Number of retry attempts made before this response was received. 0 means the first attempt succeeded.

0

Examples:

>>> result = client.generate("Hello")
>>> m = result.metrics
>>> if m:
...     print(
...         f"Queue wait: {m.queue_wait_s:.3f}s, "
...         f"Service: {m.service_time_s:.3f}s, "
...         f"Deployment: {m.deployment}, "
...         f"Retries: {m.retries}"
...     )

infermesh.ToolCall dataclass

ToolCall(id: str, name: str, arguments: str | None = None)

A tool call emitted by a model during a generation request.

Appears in tool_calls when the model decides to invoke a function. Use id to correlate the tool result back to the original call when continuing a multi-turn conversation.

Parameters:

Name Type Description Default
id str

Unique identifier assigned by the provider for this specific tool call.

required
name str

The function name the model wants to invoke.

required
arguments str or None

JSON-encoded string containing the arguments the model supplied. Parse with json.loads(tool_call.arguments) to obtain a dict. None if the model emitted a tool call with no arguments.

None

Examples:

>>> import json
>>> result = client.generate("What is the weather in Paris?", ...)
>>> if result.tool_calls:
...     for tc in result.tool_calls:
...         args = json.loads(tc.arguments or "{}")
...         print(f"Call {tc.id}: {tc.name}({args})")

infermesh.DeploymentConfig dataclass

DeploymentConfig(
    model: str,
    api_base: str,
    api_key: str | None = None,
    extra_kwargs: dict[str, Any] | None = None,
)

Configuration for a single deployment replica used in router mode.

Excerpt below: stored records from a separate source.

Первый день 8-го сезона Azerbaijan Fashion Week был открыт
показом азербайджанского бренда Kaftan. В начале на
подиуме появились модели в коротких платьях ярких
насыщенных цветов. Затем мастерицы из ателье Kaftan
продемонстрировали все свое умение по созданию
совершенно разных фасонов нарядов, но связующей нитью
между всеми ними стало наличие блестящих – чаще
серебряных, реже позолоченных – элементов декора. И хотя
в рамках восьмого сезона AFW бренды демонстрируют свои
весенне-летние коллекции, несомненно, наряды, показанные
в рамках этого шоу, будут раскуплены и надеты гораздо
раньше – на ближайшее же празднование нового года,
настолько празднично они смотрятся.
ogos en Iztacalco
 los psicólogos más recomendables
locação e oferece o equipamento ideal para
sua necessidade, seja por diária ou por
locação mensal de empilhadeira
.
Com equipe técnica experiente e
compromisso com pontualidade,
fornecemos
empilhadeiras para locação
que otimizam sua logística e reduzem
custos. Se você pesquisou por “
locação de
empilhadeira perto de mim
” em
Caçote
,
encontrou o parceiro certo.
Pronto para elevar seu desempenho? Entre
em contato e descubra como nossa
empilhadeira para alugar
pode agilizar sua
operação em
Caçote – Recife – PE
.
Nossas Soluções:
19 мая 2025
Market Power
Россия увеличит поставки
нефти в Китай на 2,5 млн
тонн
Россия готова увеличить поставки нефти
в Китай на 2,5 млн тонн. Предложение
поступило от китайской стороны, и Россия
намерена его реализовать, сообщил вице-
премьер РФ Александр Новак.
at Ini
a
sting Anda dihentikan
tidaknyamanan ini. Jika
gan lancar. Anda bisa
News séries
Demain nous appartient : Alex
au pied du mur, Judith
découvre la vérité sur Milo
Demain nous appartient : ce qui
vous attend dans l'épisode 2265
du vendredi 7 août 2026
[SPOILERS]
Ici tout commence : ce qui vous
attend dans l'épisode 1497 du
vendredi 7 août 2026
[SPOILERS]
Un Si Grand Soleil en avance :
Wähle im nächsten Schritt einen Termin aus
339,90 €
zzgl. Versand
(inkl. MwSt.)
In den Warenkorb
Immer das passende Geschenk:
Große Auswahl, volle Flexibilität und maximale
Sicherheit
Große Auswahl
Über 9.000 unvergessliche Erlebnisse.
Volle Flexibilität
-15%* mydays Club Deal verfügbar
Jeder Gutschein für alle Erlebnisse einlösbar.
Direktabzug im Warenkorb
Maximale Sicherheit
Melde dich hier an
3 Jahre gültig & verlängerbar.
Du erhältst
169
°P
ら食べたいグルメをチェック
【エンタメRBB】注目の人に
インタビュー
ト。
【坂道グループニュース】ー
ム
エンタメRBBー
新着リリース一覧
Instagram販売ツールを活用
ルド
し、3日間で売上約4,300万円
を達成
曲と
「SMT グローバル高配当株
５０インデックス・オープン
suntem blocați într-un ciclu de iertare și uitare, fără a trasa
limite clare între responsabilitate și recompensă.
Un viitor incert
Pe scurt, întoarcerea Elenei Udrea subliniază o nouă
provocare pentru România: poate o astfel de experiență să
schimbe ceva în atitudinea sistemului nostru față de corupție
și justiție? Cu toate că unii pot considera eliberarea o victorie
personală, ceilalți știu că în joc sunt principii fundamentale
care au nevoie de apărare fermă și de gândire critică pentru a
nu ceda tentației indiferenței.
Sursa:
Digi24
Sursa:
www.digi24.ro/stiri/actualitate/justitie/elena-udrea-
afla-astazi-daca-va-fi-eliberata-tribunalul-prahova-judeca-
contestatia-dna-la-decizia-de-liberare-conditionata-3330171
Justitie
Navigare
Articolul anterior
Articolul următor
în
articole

In router mode LMClient accepts a mapping of free-form labels (for example "gpu-0" or "us-east-1") to DeploymentConfig instances. The client builds a LiteLLM Router from these configs and load-balances requests across the replicas.

Parameters:

Name Type Description Default
model str

Full LiteLLM model identifier understood by the provider, e.g. "hosted_vllm/meta-llama/Meta-Llama-3-8B-Instruct" for a vLLM server or "anthropic/claude-3-5-sonnet-20241022" for Anthropic.

required
api_base str

Base URL of the server, e.g. "http://gpu0:8000/v1".

required
api_key str or None

API key for this replica. Pass None (default) when the server does not require authentication, which is typical for local vLLM deployments.

None
extra_kwargs dict or None

Additional LiteLLM keyword arguments applied only to this deployment. Useful for provider-specific settings such as custom request timeouts or Azure deployment names.

None

Examples:

Create a deployment for a local vLLM replica:

>>> from infermesh import DeploymentConfig
>>> cfg = DeploymentConfig(
...     model="hosted_vllm/meta-llama/Meta-Llama-3-8B-Instruct",
...     api_base="http://gpu0:8000/v1",
... )

Create a deployment with an environment-sourced API key and custom timeout:

>>> import os
>>> cfg = DeploymentConfig(
...     model="openai/gpt-4o",
...     api_base="https://api.openai.com/v1",
...     api_key=os.environ["OPENAI_API_KEY"],
...     extra_kwargs={"timeout": 30},
... )

Batch Aliases

infermesh.types.GenerationBatchResult module-attribute

GenerationBatchResult: TypeAlias = BatchResult[
    GenerationResult
]

Type alias for a batch of generation results.

infermesh.types.EmbeddingBatchResult module-attribute

EmbeddingBatchResult: TypeAlias = BatchResult[
    EmbeddingResult
]

Type alias for a batch of embedding results.